Quelle méthode de prise de tension ?

Il existe deux méthodes de prise de tension artérielle :

 

  • La méthode auscultatoire avec le  prise de tension effectuée à partir d’un tensiomètre manuel :

Cette méthode fait appel à un brassard occclusif qui permet la compression de l’artère et d’un stéthoscope. On distingue alors 5 étapes :

* Etape 1 : apparition du 1er son

* Etape 2 : tonalité de murmure

* Etape 3 : son vif et net

* Etape 4 : affaiblissement du son

* Etape 5 : disparition du son

La pression systolique est déterminée par l’étape 1 et la pression diastolique par l’étape 5.

 

  • La méthode oscillométrique avec le  prise de tension effectuée à partir d’un tensiomètre électronique :

La méthode oscillométrique fait appel à l’analyse des oscillations de la paroi artérielle.
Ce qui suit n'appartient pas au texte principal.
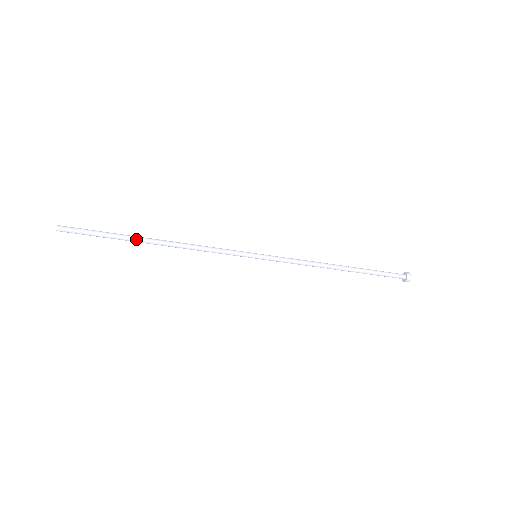
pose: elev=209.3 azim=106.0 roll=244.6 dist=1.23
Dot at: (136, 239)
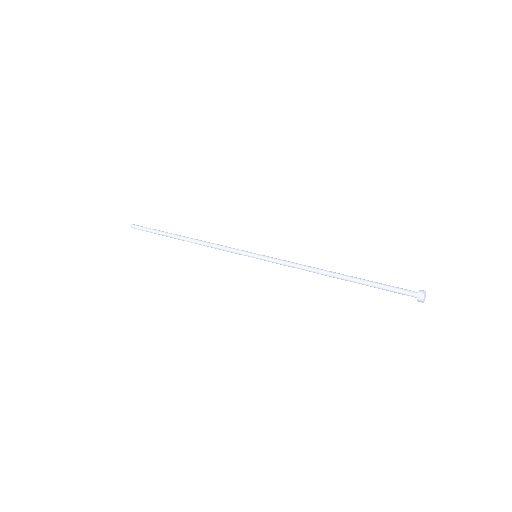
Dot at: (172, 237)
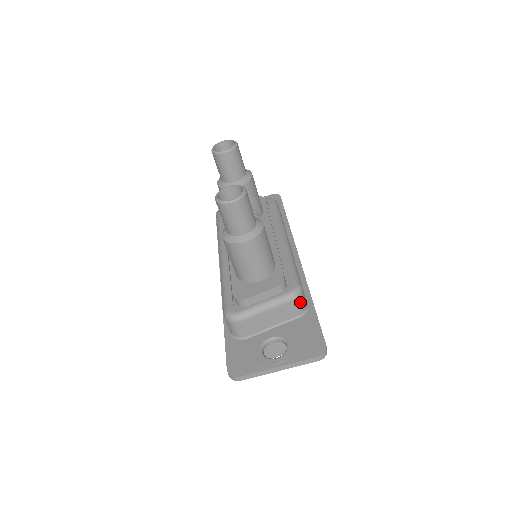
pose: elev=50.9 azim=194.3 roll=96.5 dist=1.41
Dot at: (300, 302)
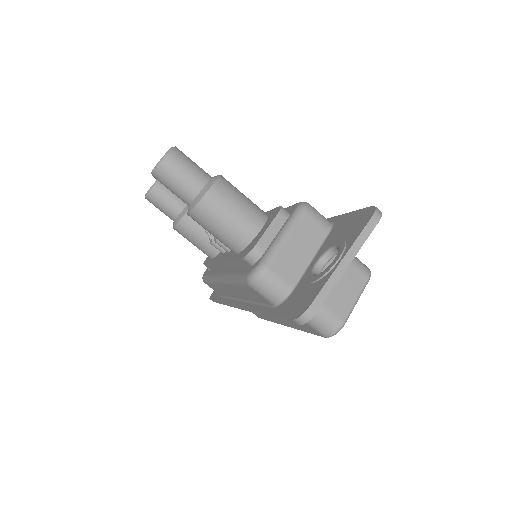
Dot at: (316, 214)
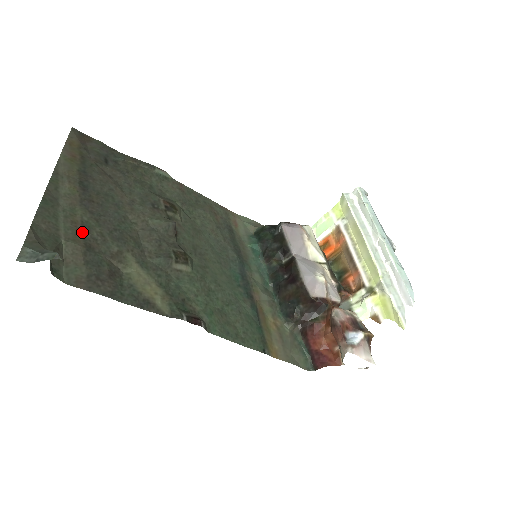
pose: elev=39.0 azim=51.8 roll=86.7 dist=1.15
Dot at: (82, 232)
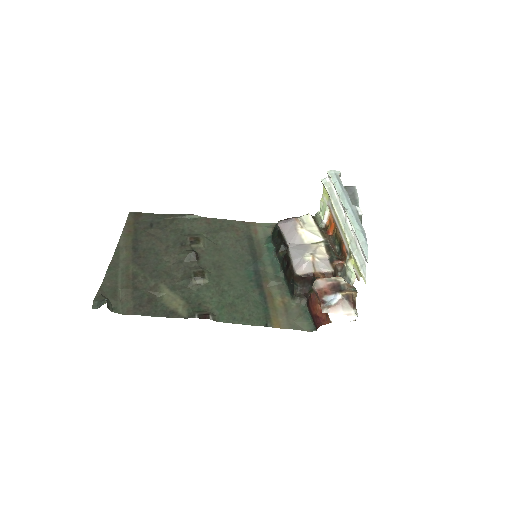
Dot at: (132, 280)
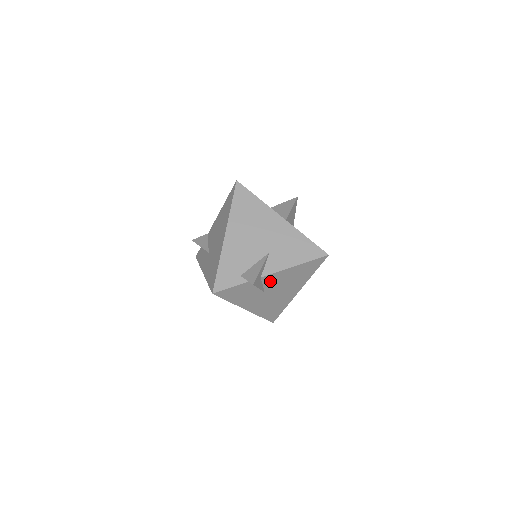
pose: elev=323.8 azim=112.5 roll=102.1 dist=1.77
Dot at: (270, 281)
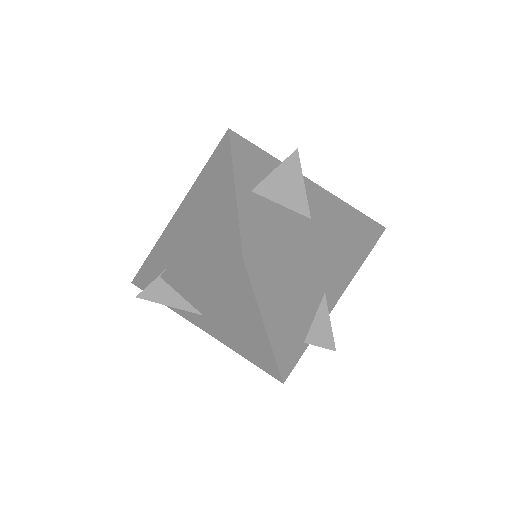
Dot at: occluded
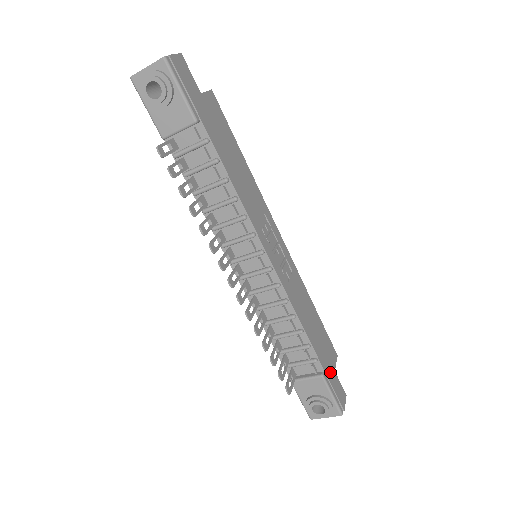
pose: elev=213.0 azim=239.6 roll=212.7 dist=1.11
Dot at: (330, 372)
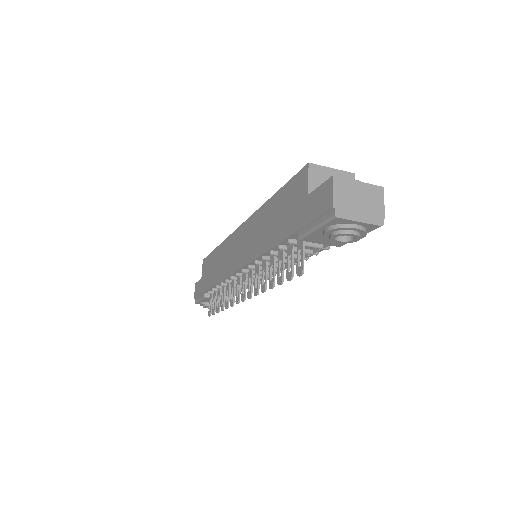
Dot at: occluded
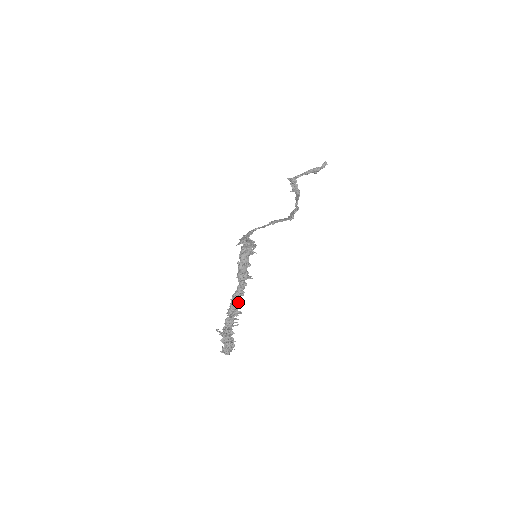
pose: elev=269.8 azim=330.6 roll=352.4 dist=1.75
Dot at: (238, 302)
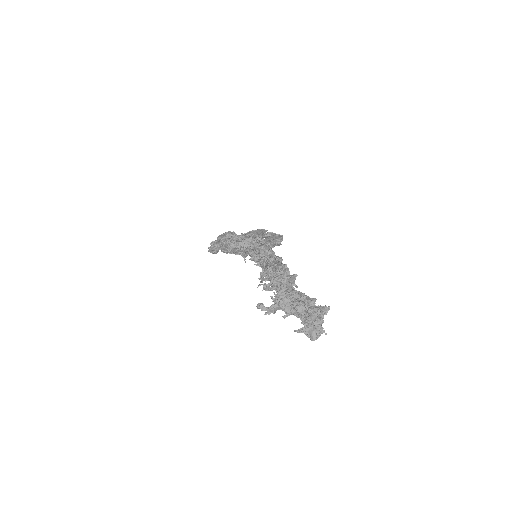
Dot at: occluded
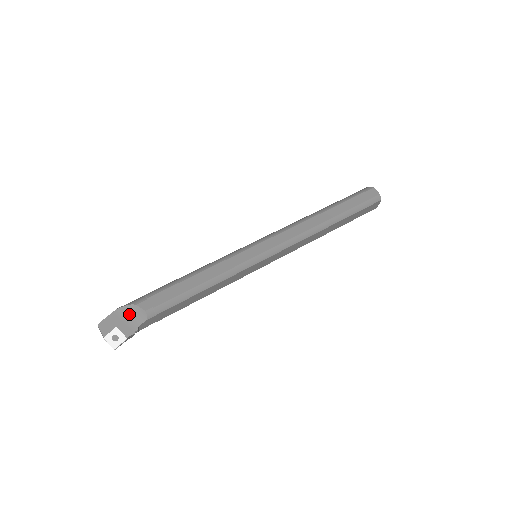
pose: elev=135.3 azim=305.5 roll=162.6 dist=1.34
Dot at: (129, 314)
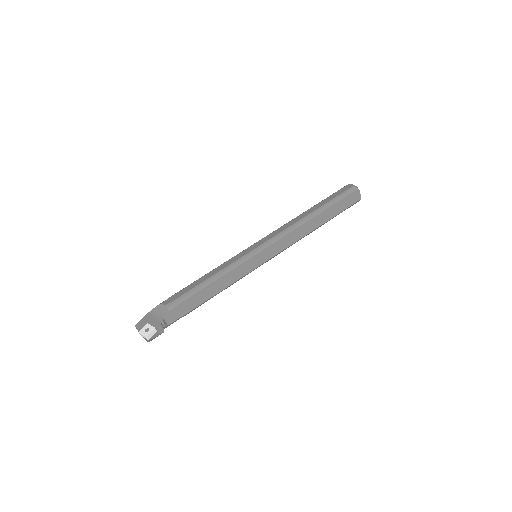
Dot at: (156, 313)
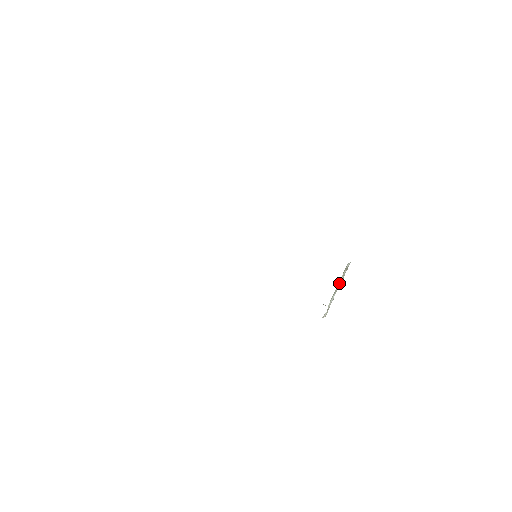
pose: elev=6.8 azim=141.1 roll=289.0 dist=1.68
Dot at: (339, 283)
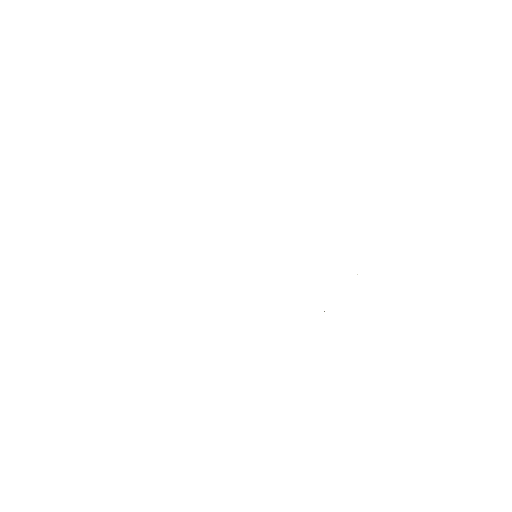
Dot at: occluded
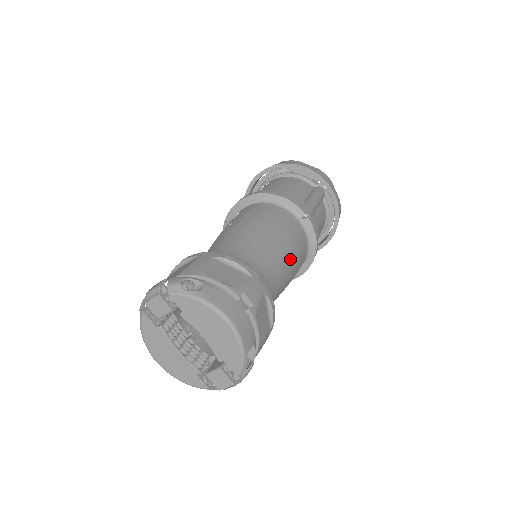
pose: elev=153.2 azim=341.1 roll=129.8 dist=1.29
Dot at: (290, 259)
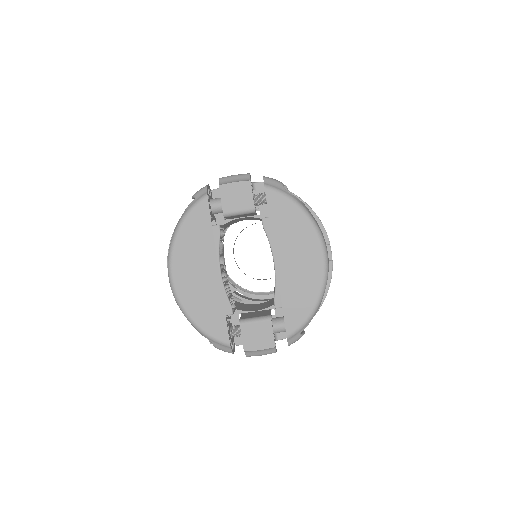
Dot at: occluded
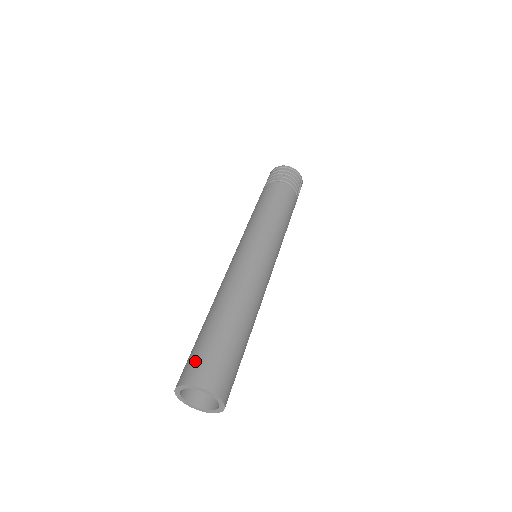
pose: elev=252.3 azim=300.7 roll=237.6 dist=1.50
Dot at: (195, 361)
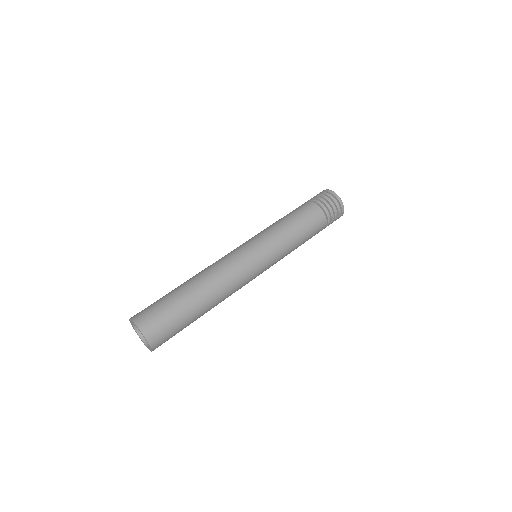
Dot at: (155, 316)
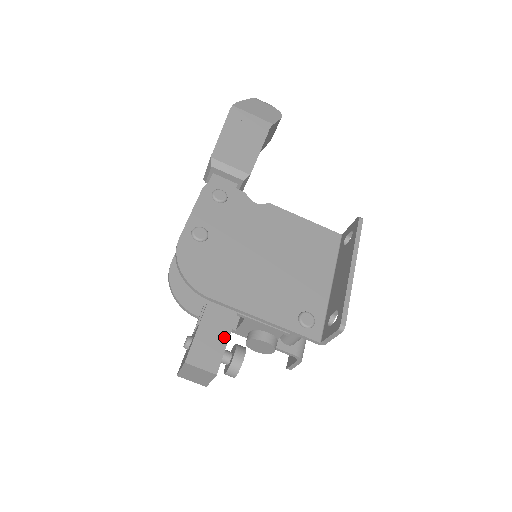
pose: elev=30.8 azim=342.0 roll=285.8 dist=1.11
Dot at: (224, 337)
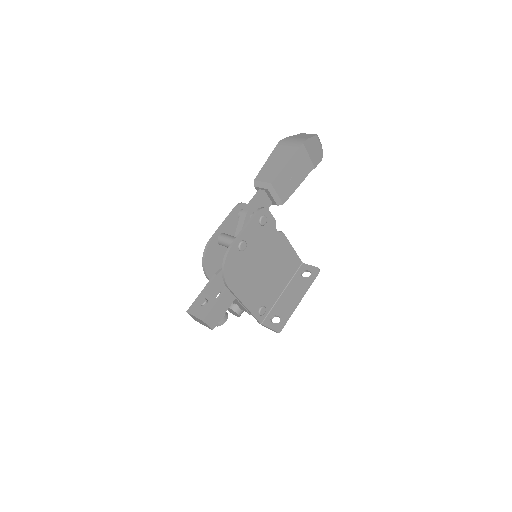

Quand la pression du brassard du tensiomètre électronique est supérieure  à la pression systolique, de petites oscillations provoquées par le choc de la pulsion des artères comprimées peuvent être captées. Le brassard se dégonfle alors et la diminution progressive de la pression dans le brassard fait augmenter puis diminuer l’amplitude de ces oscillations.

La mesure systolique correspond au début de l’augmentation de l’amplitude de ces oscillations.

La mesure diastolique correspond à la fin de la baisse de l’amplitude de ces oscillations.

Comment interpétrer les résultats de vos mesures de pression artérielle ?

Vous avez souvent entendu énoncer votre résultat de tension artérielle sous la forme 12/8 ou 16/10.

Cela correspond aux centimètres de la colonne de mercure qui sert à mesurer la pression artérielle , un peu comme la colonne mercure d’un baromètre.

L’unité de mesure de pression artérielle actuellement admise est le millimètre de mercure. Il est donc préférable de dire, pour les exemples précédents, 120/80 ou 160/100 millimètres de mercure (mmHg).

C’est de cette manière que le tensiomètre électronique affiche les résultats.

L’automesure de la pression artérielle : Pourquoi ?

L’automesure avec un autotensiomètre reste un acte médical. Ainsi, l’interprétation des chiffres (systole et diastole) doit être réalisée par le corps médical. L’automesure ne doit pas aboutir à l’automédication. Seul un médecin peut prescrire les médicaments et les doses liées à une éventuelle hypertension.

Les chiffres obtenus grâce à l’automesure dans des conditions différentes de la prise de tension artérielle en cabinet, seront précieux au médecin traitant pour élaborer un diagnostic.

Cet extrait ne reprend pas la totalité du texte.